Effing Meteors is a game about jilted love. A very angry god (think Jonathan Edwards-level fury) has decided that he’s no longer pleased with the little planet below, and it now deserves judgment. Punishment, of course, is the domain of the meteors. As this angry god, you desire satisfaction in the form of bringing extinction to the creatures that creep along with no knowledge of the Armageddon that awaits them. 

You are faced with several decisions. Death by a million pinpricks, perhaps, as you pummel the planet’s surface with dozens of tiny, glowing stones. Or you could do as I did—bundle the tiny rocks together to form a much larger mass and fling it toward the planet with devastating velocity.

The bigger bodies were the source of my interest.
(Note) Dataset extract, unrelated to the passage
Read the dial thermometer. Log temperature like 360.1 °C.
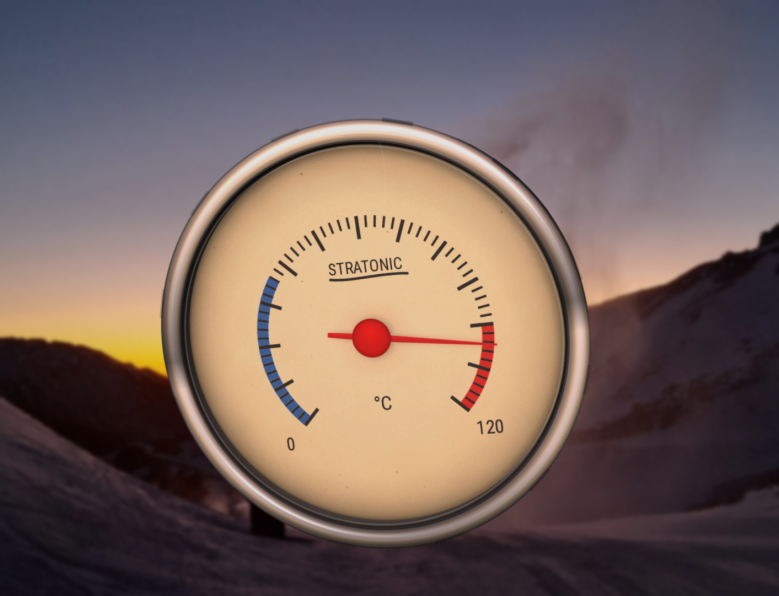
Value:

At a certain mass, the meteors are given names and measured by their radius. My first child was named Mordecai. He grew to 47 miles before I flung him to his fate. The next was Doris, and then Eugene, and then there were others. Axe was promising, but never grew to be the seed that I had hoped. But ultimately, that was my fault. I kept Axe aloft, dancing back and forth with my cursor, in a futile attempt to pull in more loose space rock to make him grow. A missile from the planet below sadly got the best of the little fellow.

My favorite offspring was named Carmine—a feisty little bugger who dodged several missiles. He was not the biggest, but I kept him the longest—perhaps a minute—feeding him as he needed. I was sorry to see him go.

Of course, this is all a projection. The names don’t actually change how the meteors function, but in my mind, that simple act of naming made them more than just space rocks. They were my space rocks, and I wanted each to be its destructive worst. There is something a little sad about pulling these little celestial bodies into existence only to doom them. It makes the act of playing malevolent god, well, a little bit lonely.